Wednesday, 16 October 2013

Shahid: Movie Review (IANS)

Stop right here. Shahid is the sort of rare raw unnerving journey into a socio-political reality that our cinema needs to undertake regularly but seldom does. Our filmmakers largely veer away from doing films whose redolent realism could ruffle political feathers.
First and foremost, Hansal Mehta's film on the real-life slain lawyer Shahid Azmi is a fearless work. Fearless and unfettered, Mehta wastes no time in establishing the monstrous marginalization of the Muslim community in a society where terrorism has blurred the majority community's sense of propriety to the extent of unmitigated bigotry.
Shahid is an exposition on abject isolation. There is a harrowing sequence of police brutality in the film where the film's Muslim lawyer-hero sits on the hard floor of a police station stark naked shivering as the cop repeatedly accuses Shahid of terror activities. The protagonist's absolute humiliation at that point in the narration hits us where it hurts the most.
Predominantly Shahid is about an impatient society anxieties to find scapegoats for the growing violence all around us. In Shahid, Mehta chronicles the life of lawyer Shahid Azmi with the kind of deft clenched directness that one encounters in the docu-dramas of Costa-Gavras or nearer home, the searching searing cinema of the uprooted and isolated individual that Adoor Gopalkrishnan specialises in.
The silence of the night is punctured by the shrill sound of the phone. Slurred threats are hurled. Taking the abuse on his chin, the crusading lawyer, played with scintillating austerity by Rajkumar Yadav, sits stoically at the centre of the debris of destruction of distrust as he undertakes a jehad to prove the innocence of the arbitrarily accused.
What would those wretched TADA under trials, locked up and left to languish for life, have done without Shahid Azmi to fight for their lives?

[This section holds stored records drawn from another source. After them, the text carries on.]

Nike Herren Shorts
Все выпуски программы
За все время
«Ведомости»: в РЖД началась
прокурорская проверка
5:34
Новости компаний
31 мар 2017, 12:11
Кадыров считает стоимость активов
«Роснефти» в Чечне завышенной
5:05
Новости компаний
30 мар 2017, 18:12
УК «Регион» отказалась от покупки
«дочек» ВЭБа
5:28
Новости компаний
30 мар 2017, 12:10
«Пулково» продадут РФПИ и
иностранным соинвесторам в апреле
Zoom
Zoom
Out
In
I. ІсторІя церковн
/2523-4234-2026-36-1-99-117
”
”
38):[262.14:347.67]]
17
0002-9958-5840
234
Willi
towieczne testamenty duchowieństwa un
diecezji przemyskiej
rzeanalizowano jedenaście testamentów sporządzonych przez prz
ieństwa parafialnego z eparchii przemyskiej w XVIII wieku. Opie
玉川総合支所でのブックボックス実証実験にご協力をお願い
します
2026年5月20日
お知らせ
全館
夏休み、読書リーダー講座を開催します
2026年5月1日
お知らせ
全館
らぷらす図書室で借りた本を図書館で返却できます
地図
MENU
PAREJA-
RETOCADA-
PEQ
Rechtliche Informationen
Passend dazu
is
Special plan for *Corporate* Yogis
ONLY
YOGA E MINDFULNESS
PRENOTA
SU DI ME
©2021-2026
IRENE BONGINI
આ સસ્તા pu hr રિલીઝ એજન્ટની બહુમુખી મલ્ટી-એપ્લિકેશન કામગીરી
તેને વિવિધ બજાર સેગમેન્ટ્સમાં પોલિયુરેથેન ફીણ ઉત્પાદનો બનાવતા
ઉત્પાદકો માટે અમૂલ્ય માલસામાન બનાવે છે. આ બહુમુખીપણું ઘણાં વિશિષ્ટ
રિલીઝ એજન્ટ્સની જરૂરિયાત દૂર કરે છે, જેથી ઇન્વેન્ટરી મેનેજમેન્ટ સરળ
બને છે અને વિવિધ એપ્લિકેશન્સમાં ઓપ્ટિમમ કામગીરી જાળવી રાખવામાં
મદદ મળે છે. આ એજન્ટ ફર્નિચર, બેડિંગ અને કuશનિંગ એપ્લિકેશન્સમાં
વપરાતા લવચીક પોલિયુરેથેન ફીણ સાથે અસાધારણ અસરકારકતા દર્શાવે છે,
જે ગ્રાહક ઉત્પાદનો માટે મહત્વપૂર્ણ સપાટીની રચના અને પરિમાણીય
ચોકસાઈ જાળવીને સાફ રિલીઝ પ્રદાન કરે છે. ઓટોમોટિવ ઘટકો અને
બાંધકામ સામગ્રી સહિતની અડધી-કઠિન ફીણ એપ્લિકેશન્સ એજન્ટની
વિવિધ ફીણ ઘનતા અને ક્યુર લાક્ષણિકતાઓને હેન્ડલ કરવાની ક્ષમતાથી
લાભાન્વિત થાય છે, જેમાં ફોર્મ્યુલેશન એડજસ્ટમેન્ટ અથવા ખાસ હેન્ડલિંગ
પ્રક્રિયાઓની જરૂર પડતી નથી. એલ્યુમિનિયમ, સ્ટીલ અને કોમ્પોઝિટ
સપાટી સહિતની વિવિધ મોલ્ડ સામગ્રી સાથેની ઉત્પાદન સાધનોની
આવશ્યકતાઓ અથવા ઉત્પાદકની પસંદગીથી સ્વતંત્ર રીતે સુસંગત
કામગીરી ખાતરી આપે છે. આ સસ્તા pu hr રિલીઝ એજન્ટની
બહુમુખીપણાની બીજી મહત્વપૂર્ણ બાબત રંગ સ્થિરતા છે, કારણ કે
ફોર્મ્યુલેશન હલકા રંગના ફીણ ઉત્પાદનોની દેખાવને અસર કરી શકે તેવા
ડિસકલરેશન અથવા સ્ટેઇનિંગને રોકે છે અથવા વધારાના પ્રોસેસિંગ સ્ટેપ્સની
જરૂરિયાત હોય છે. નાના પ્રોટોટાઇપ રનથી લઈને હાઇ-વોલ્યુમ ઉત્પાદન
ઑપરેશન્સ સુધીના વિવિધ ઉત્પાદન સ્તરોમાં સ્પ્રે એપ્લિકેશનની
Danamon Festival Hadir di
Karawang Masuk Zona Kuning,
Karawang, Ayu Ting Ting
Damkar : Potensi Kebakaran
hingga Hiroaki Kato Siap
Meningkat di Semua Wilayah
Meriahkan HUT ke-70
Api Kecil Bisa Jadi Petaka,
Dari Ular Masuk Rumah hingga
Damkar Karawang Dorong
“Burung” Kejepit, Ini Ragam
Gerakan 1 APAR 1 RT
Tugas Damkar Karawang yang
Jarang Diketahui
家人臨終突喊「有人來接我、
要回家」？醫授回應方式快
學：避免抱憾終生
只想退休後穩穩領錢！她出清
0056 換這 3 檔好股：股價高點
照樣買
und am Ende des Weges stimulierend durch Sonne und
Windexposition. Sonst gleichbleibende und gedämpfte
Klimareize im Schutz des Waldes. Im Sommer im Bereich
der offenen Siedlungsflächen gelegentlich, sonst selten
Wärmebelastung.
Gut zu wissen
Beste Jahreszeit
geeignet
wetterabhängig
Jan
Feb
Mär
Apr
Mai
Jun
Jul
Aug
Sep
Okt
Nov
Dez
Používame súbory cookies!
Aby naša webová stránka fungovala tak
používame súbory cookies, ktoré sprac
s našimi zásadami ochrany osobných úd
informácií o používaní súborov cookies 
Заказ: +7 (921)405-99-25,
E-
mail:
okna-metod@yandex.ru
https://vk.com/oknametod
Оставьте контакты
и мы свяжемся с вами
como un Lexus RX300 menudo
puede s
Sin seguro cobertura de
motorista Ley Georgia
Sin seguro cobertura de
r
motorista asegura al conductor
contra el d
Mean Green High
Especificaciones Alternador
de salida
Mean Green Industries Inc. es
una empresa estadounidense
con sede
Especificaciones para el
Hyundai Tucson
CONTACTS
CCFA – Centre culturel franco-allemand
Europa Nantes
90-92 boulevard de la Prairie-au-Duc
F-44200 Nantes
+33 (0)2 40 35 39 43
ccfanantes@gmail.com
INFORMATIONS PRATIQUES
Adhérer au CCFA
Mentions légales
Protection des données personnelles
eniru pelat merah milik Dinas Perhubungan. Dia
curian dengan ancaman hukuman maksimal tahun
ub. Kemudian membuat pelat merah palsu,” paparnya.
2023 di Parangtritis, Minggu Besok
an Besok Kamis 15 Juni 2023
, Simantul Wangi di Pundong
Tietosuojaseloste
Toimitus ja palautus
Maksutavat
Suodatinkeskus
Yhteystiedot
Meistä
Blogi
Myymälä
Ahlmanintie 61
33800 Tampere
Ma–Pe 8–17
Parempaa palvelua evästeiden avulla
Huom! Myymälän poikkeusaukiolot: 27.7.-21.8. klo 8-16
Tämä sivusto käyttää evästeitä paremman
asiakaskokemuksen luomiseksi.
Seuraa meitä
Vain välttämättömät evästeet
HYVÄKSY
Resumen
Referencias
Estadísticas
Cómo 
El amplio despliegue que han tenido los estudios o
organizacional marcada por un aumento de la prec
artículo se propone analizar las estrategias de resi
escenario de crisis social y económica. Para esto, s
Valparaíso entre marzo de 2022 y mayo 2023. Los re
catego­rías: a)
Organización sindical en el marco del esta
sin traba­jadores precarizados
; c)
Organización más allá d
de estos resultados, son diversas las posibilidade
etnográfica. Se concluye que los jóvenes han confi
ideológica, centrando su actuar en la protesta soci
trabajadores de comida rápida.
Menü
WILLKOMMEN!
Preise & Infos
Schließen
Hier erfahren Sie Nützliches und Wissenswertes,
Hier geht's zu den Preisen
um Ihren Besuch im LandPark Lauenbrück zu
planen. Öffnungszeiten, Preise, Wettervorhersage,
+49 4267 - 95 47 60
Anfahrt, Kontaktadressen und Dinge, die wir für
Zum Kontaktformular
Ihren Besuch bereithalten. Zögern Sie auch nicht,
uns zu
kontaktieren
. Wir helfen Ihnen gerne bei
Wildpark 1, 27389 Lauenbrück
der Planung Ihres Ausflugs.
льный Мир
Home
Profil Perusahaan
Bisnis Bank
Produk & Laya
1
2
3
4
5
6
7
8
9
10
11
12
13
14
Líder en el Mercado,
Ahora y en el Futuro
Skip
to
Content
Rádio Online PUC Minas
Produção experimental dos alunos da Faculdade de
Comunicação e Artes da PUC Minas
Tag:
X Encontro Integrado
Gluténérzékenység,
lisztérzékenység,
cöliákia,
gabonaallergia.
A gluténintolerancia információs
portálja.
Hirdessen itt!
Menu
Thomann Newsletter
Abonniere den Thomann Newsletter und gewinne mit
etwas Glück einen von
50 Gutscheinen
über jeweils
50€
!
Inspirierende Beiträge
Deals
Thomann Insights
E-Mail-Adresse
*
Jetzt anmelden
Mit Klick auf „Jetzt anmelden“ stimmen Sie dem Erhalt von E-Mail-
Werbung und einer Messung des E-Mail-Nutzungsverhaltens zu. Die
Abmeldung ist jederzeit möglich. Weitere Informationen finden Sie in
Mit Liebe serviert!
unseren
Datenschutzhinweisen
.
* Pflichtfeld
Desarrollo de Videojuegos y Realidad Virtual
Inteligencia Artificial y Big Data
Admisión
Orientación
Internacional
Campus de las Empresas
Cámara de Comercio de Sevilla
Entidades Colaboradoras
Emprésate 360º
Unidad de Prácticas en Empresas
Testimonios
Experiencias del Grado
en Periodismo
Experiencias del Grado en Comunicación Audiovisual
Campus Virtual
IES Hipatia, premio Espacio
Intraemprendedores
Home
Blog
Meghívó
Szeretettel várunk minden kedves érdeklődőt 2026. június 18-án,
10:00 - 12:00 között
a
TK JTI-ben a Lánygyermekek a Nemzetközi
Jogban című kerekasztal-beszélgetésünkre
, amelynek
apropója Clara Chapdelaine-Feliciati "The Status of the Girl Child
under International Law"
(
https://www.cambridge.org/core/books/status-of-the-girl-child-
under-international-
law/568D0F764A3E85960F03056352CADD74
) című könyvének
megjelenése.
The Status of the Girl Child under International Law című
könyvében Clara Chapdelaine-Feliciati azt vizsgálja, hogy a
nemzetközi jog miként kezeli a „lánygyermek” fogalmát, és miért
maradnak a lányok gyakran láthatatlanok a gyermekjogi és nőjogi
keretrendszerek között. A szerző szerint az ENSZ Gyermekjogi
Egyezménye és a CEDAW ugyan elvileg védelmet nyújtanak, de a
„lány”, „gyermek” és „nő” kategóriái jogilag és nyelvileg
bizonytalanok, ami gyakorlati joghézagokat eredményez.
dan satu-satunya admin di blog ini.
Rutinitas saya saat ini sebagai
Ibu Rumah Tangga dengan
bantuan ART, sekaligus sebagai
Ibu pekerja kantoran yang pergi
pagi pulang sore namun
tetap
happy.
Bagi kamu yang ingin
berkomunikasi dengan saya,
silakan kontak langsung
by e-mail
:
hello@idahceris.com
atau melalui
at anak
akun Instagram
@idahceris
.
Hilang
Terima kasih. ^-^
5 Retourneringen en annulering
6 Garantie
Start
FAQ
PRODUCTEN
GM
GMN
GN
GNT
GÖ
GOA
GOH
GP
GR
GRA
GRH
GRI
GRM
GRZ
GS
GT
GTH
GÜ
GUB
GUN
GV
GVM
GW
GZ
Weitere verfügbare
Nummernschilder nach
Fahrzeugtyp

Of course, he pays with his life. Whether it's Romeo or Shahid, all heroes must come to a suitably sticky end. That's what you get for trying to be a hero. Sometimes while you try to be larger than life, life creeps up on you to make its own outrageous claims.
Mehta has set out to convert the slain lawyer's valorous tale into an authentic exposition on the residue of retribution. Shahid is a must-see film with an absolutely impeccable subtext that can be read as an urgent warning against the politics of isolation practiced by many political parties. Be warned. You might be voting for violence.